Muito disso acontece porque, apesar de ser uma série mecanicamente competente desde sua estreia, ela nunca teve um protagonista com o qual pude me identificar. Apesar de ter começado a jogá-la quando estava nos meus anos de maior drama/angústia interna adolescente, a maneira violenta como Kratos lidava com o mundo a seu redor sempre me pareceu rasa.
Mesmo que a Sony Santa Monica tenha bolado para ele uma árvore genealógica repleta de dramas familiares, parecia que as motivações do personagem não eram muito reais. Mesmo em God of War: Chains of Olympus, que prometia explorar a tragédia do assassinato da mulher e filha de Kratos, elas pareciam mais como “objetivos a cumprir” do que elementos que ajudavam a enriquecer o personagem — e muito disso se deve à resposta unilateral por parte dele, que era sempre baseada na raiva e violência.

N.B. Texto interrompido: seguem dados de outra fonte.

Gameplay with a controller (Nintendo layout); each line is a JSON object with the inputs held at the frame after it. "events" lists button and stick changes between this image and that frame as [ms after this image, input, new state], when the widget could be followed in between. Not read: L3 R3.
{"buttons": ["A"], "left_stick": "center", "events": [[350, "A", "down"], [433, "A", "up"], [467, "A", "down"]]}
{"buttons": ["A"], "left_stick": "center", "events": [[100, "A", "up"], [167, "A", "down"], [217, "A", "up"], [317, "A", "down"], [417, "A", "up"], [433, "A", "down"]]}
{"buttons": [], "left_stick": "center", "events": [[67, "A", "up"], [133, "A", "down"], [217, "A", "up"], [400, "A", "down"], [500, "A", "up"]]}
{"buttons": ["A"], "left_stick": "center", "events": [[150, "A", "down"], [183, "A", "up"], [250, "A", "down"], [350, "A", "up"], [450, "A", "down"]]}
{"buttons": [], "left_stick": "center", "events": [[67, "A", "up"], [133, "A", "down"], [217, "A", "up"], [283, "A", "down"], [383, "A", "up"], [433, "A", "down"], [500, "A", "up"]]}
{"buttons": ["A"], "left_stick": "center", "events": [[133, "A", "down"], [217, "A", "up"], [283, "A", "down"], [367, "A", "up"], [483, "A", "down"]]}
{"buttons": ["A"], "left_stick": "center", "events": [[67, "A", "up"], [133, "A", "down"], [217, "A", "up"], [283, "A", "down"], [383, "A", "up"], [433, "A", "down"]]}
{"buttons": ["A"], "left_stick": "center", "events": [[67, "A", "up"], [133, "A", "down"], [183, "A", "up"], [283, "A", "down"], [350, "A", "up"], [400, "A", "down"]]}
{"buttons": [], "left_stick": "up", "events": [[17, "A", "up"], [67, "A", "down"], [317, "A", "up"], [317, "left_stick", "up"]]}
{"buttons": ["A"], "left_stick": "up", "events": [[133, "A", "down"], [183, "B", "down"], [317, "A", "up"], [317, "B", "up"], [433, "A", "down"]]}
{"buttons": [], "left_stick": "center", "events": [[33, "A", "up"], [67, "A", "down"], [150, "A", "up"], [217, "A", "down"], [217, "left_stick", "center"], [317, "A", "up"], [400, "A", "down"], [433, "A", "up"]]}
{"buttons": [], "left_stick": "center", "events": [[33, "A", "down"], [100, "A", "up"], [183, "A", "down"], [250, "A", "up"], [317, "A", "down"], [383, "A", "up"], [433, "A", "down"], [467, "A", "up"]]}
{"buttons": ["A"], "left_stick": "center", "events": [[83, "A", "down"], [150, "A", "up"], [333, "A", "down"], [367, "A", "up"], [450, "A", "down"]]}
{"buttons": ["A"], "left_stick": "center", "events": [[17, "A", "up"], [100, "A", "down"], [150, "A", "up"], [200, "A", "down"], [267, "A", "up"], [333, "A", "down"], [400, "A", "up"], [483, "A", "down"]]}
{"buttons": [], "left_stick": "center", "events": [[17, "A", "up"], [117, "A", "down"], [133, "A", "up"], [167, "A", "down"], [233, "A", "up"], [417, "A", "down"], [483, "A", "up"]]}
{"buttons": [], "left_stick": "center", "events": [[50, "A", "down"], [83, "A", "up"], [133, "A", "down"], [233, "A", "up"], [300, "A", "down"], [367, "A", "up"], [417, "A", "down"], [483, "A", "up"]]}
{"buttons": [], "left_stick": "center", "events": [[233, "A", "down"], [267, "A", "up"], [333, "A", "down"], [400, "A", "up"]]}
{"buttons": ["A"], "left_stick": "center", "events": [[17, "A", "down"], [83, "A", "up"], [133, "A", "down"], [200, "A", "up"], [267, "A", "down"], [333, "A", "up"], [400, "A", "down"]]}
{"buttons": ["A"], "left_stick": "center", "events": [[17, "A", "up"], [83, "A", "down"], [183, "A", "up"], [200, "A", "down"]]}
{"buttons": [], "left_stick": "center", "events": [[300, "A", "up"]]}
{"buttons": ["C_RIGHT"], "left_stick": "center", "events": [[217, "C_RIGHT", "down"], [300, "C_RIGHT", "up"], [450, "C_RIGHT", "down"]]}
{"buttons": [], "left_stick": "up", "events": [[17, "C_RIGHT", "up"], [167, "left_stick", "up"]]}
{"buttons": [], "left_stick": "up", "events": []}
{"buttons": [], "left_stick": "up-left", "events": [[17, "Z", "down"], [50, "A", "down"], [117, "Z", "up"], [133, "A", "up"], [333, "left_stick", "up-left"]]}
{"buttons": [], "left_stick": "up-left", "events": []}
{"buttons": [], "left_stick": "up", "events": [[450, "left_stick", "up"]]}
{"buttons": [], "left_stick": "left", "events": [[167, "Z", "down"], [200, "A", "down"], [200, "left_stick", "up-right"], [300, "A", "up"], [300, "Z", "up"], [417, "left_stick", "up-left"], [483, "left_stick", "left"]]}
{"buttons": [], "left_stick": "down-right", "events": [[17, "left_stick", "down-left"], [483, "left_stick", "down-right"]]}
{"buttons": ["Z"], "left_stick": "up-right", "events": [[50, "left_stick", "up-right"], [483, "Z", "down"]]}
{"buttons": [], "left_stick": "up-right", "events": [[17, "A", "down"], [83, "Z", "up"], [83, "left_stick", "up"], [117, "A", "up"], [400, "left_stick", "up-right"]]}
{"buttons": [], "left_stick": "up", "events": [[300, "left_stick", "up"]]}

Embora a série esteja em um ponto alto novamente, lembro bem dos tempos em que ela parecia ter finalmente esgotado suas ideias e chegado ao fim. Depois de terminar de exterminar o panteão grego em God of War III, Kratos ainda foi o protagonista de God of War: Ascension, game que foi bastante criticado pela repetição de elementos de gameplay e, principalmente, por suas ideias que não iam para nenhum lugar novo.
Justamente por isso, a Sony Santa Monica precisou mudar não somente a perspectiva da série, mas o personagem em si, como forma de garantir que a franquia continuaria relevante. E tudo isso foi feito de maneira surpreendente, sem negar o que foi feito no passado ou mudando completamente a personalidade do protagonista.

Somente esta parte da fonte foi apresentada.